La palabra de Dios no es la palabra política. La primera buscaba afianzar la fe de quienes dudaban hasta de sí mismos, aunque aquella les fuere “impuesta” más que aceptada con libertad. La segunda es libre para ser escuchada y a sus templos solo acuden, por lo regular, sus fieles, que se contentan con aplaudir a los que van a votar, aunque ellos no les hayan seleccionado, pese a ser la base que les aupare hasta el olimpo de los elegidos.
Mientras la primera palabra es eterna, la segunda es tan fugaz como el tiempo mismo. La primera alumbra; la segunda confunde entre descalificaciones, promesas vacías e insultos a los adversarios. El evangelio insufla respuestas múltiples a las necesidades humanas; la palabra humana de los candidatos es tan vacía que no hubiere continuidad ni en el tiempo ni en el espacio. Prometen lo que saben que no pudieren cumplir: buscan el voto mediante el engaño, la confusión o la amenaza del porvenir si el poder les fuere otorgado a otros que no fueren ellos.

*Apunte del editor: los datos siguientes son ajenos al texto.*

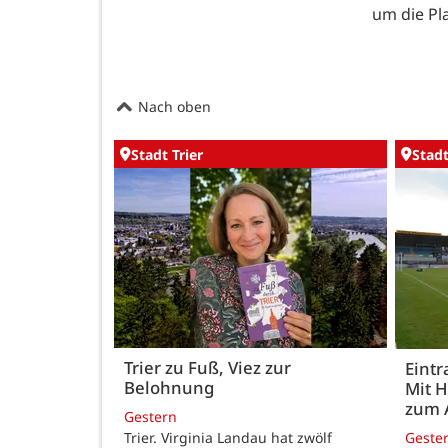
um die Pl
Nach oben
Stadt Trier
Stadt
Trier zu Fuß, Viez zur
Eintr
Belohnung
Mit 
zum 
Gestern
Trier. Virginia Landau hat zwölf
Geste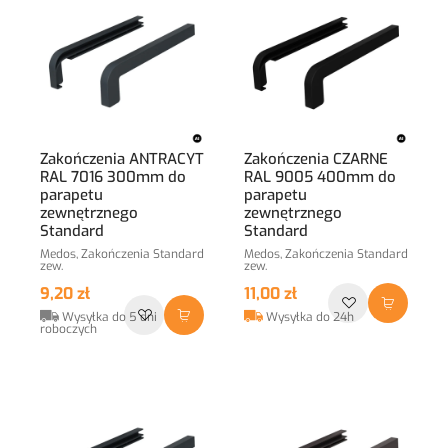
Zakończenia ANTRACYT
Zakończenia CZARNE
RAL 7016 300mm do
RAL 9005 400mm do
parapetu
parapetu
zewnętrznego
zewnętrznego
Standard
Standard
Medos, Zakończenia Standard
Medos, Zakończenia Standard
zew.
zew.
9,20 zł
11,00 zł
Wysyłka do 5 dni
Wysyłka do 24h
roboczych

Hay un paralelismo, a veces, entre la fe que se pretendiere imponer y la palabra del político que asumiere la victoria del adversario como una catástrofe nacional: el miedo, el miedo al infierno y el miedo a la pérdida de valores ya conquistados por la sociedad. En la predicación y en el mitin, los oradores tienden a conquistar con su palabra a los oyentes para conducirlos a su rebaño, solo que unos son pastores de alma y otros, de ovejas. Los primeros conocen a las suyas; los segundos, las ignoran durante el resto de la legislatura, como si no fueren del rebaño que les diere de comer. Los primeros buscan y alumbran la verdad; los otros, solo su verdad que no tiene por qué ser la verdad del barquero.
El templo de la primera palabra permanece siempre abierto para encontrarse consigo mismo, porque el hombre y la mujer necesitan alimento de espíritu. Los templos de la segunda palabra se abren cada cuatro años, cuando toca, para rearmar las mentes afligidas por el presente y el futuro, aunque el pan que la primera les diere no saciare su sed como la segunda, evaporada en el tiempo porque sus predicadores olvidaren a sus discípulos y la palabra que les dieren de vida eterna, no la hubieren en si mismos ni por asomo.
Los predicadores tornan a los templos de la palabra como los podadores a las calles y jardines, no para limpiar las ramas crecidas de los árboles, sino para solicitarles una confianza en su salvación que no pudieren otorgarles ni con su voto.
Han crecido los votos nulos y en blanco, símbolo de un compromiso con la democracia, pero, sobre todo, del descontento generalizado con una clase que pareciere no mirar más que para sí misma, en lugar de luchar para los electores que les otorgaren la delegación de la soberanía que les pertenece constitucionalmente y que olvidan más de la cuenta.
Los predicadores de la palabra divina dejaban tras sí una cruz como símbolo de su paso y memoria de ella; los predicadores del noble arte de la política pasan sin ser conocidos ni reconocidos por los suyos porque no cuidaren lo que debieren el rebaño asignado y devinieren, a veces, en lobos con piel de corderos, capaces de engañar al mismo diablo para lograr sus objetivos. Hay, como en la viña del Señor, de todo: los que se van y nunca debieron irse porque hubieren talla de estadistas, y los advenedizos, elegidos como figurines y floreros entre grupitos de presión de los partidos, que se reparten la tarta del poder por amiguismo o débitos de favores, pero no para luchar por los necesitados que nada pudieren esperar de ellos… Llegan los predicadores como los podadores que rompieren con sus hachas tantas ilusiones depositadas en ellos como ramas hubieren clamando al cielo… ¿Y a qué predicar tanto si sus oyentes ya estuvieren tan convencidos como los que antaño hubieren la fe del carbonero?